Il mercato però prevede la libera circolazione e il libero acquisto di qualsiasi quantitativo di integratori di qualsiasi tipo. Il rischio in cui possiamo incorrere è quello di un'assunzione sregolata ed eccessiva che può essere definita come abuso e può sfociare in un fenomeno chiamato ipervitaminosi.

Ogni vitamina ha un doppio livello di soglia, un range entro il quale una determinata dose è considerata salutare. Al di fuori di questo intervallo troviamo le carenze e gli eccessi di vitamine. L'ipervitaminosi è una condizione frequente soprattutto in tempi recenti, dopo il decollo del mercato degli integratori.

I rischi dell'ipervitaminosi sono specifici per ogni singola vitamina, ma non sono da sottovalutare in quanto in alcuni casi possono risultare in una vera e propria tossicità.

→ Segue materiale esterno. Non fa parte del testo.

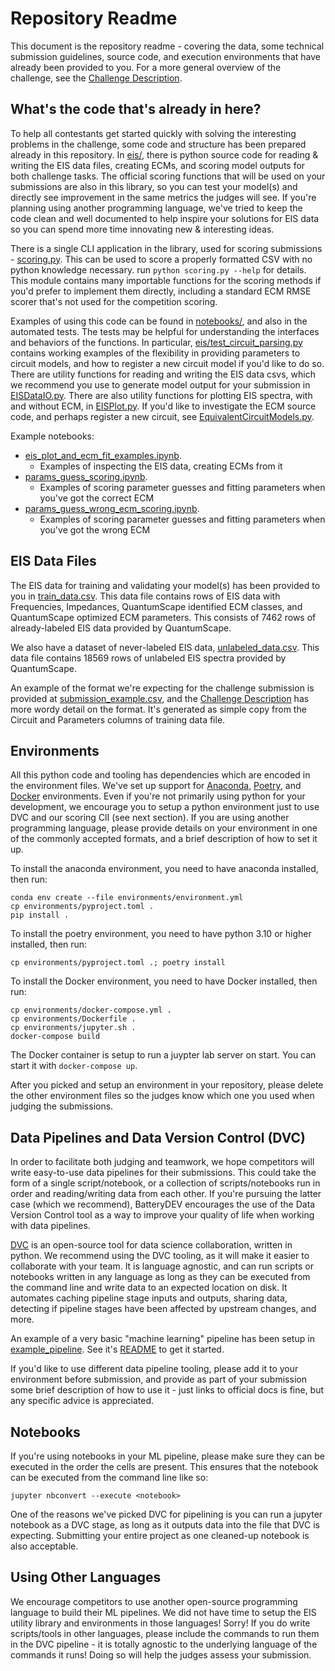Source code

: # Repository Readme

This document is the repository readme - covering the data, some technical submission guidelines, source code, and execution environments that have already been provided to you. For a more general overview of the challenge, see the [Challenge Description](Challenge.md).

## What's the code that's already in here?

To help all contestants get started quickly with solving the interesting problems in the challenge, some code and structure has been prepared already in this repository. In [eis/](eis/), there is python source code for reading & writing the EIS data files, creating ECMs, and scoring model outputs for both challenge tasks. The official scoring functions that will be used on your submissions are also in this library, so you can test your model(s) and directly see improvement in the same metrics the judges will see. If you're planning using another programming language, we've tried to keep the code clean and well documented to help inspire your solutions for EIS data so you can spend more time innovating new & interesting ideas.

There is a single CLI application in the library, used for scoring submissions - [scoring.py](eis/scoring.py). This can be used to score a properly formatted CSV with no python knowledge necessary. run `python scoring.py --help` for details. This module contains many importable functions for the scoring methods if you'd prefer to implement them directly, including a standard ECM RMSE scorer that's not used for the competition scoring.  

Examples of using this code can be found in [notebooks/](notebooks/), and also in the automated tests. The tests may be helpful for understanding the interfaces and behaviors of the functions. In particular, [eis/test_circuit_parsing.py](eis/test_circuit_parsing.py) contains working examples of the flexibility in providing parameters to circuit models, and how to register a new circuit model if you'd like to do so. There are utility functions for reading and writing the EIS data csvs, which we recommend you use to generate model output for your submission in [EISDataIO.py](eis/EISDataIO.py). There are also utility functions for plotting EIS spectra, with and without ECM, in [EISPlot.py](eis/EISPlot.py). If you'd like to investigate the ECM source code, and perhaps register a new circuit, see [EquivalentCircuitModels.py](eis/EquivalentCircuitModels.py).

Example notebooks:

- [eis_plot_and_ecm_fit_examples.ipynb](notebooks/eis_plot_and_ecm_fit_examples.ipynb).
  - Examples of inspecting the EIS data, creating ECMs from it
- [params_guess_scoring.ipynb](notebooks/params_guess_scoring.ipynb).
  - Examples of scoring parameter guesses and fitting parameters when you've got the correct ECM
- [params_guess_wrong_ecm_scoring.ipynb](notebooks/params_guess_wrong_ecm_scoring.ipynb).
  - Examples of scoring parameter guesses and fitting parameters when you've got the wrong ECM

## EIS Data Files

The EIS data for training and validating your model(s) has been provided to you in [train_data.csv](train_data.csv). This data file contains rows of EIS data with Frequencies, Impedances, QuantumScape identified ECM classes, and QuantumScape optimized ECM parameters. This consists of 7462 rows of already-labeled EIS data provided by QuantumScape.

We also have a dataset of never-labeled EIS data, [unlabeled_data.csv](unlabeled_data.csv). This data file contains 18569 rows of unlabeled EIS spectra provided by QuantumScape.

An example of the format we're expecting for the challenge submission is provided at [submission_example.csv](submission_example.csv), and the [Challenge Description](Challenge.md) has more wordy detail on the format. It's generated as simple copy from the Circuit and Parameters columns of training data file.

## Environments

All this python code and tooling has dependencies which are encoded in the environment files. We've set up support for [Anaconda](https://anaconda.org/), [Poetry](https://python-poetry.org/), and [Docker](https://www.docker.com/) environments. Even if you're not primarily using python for your development, we encourage you to setup a python environment just to use DVC and our scoring ClI (see next section). If you are using another programming language, please provide details on your environment in one of the commonly accepted formats, and a brief description of how to set it up.

To install the anaconda environment, you need to have anaconda installed, then run:

```shell
conda env create --file environments/environment.yml
cp environments/pyproject.toml .
pip install .
```

To install the poetry environment, you need to have python 3.10 or higher installed, then run:

```shell
cp environments/pyproject.toml .; poetry install
```

To install the Docker environment, you need to have Docker installed, then run:

```shell
cp environments/docker-compose.yml .
cp environments/Dockerfile .
cp environments/jupyter.sh .
docker-compose build
```

The Docker container is setup to run a juypter lab server on start. You can start it with `docker-compose up`.

After you picked and setup an environment in your repository, please delete the other environment files so the judges know which one you used when judging the submissions.

## Data Pipelines and Data Version Control (DVC)

In order to facilitate both judging and teamwork, we hope competitors will write easy-to-use data pipelines for their submissions. This could take the form of a single script/notebook, or a collection of scripts/notebooks run in order and reading/writing data from each other. If you're pursuing the latter case (which we recommend), BatteryDEV encourages the use of the Data Version Control tool as a way to improve your quality of life when working with data pipelines.

[DVC](https://dvc.org/) is an open-source tool for data science collaboration, written in python. We recommend using the DVC tooling, as it will make it easier to collaborate with your team. It is language agnostic, and can run scripts or notebooks written in any language as long as they can be executed from the command line and write data to an expected location on disk. It automates caching pipeline stage inputs and outputs, sharing data, detecting if pipeline stages have been affected by upstream changes, and more.

An example of a very basic "machine learning" pipeline has been setup in [example_pipeline](example_pipeline/). See it's [README](example_pipeline/README.md) to get it started.

If you'd like to use different data pipeline tooling, please add it to your environment before submission, and provide as part of your submission some brief description of how to use it - just links to official docs is fine, but any specific advice is appreciated.

## Notebooks

If you're using notebooks in your ML pipeline, please make sure they can be executed in the order the cells are present. This ensures that the notebook can be executed from the command line like so:

```shell
jupyter nbconvert --execute <notebook>
```

One of the reasons we've picked DVC for pipelining is you can run a jupyter notebook as a DVC stage, as long as it outputs data into the file that DVC is expecting. Submitting your entire project as one cleaned-up notebook is also acceptable.

## Using Other Languages

We encourage competitors to use another open-source programming language to build their ML pipelines. We did not have time to setup the EIS utility library and environments in those languages! Sorry! If you do write scripts/tools in other languages, please include the commands to run them in the DVC pipeline - it is totally agnostic to the underlying language of the commands it runs! Doing so will help the judges assess your submission.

Danni al fegato, ipertensione, danni al sistema nervoso e all'apparato digerente sono solo alcuni dei rischi dell'ipervitaminosi, che può sfociare in vere e proprie patologie.

Le vitamine che devono essere assunte con più cautela per evitare l'ipervitaminosi sono la vitamina A, D, E, K. Anche la vitamina C e quelle del gruppo B possono provocare danni seri alla salute e in generale è bene limitare l'assunzione degli integratori ai soli episodi di carenza accertata. Prima di assumere un integratore è opportuno chiedere un consiglio medico su come integrare un particolare principio nutritivo con l'alimentazione.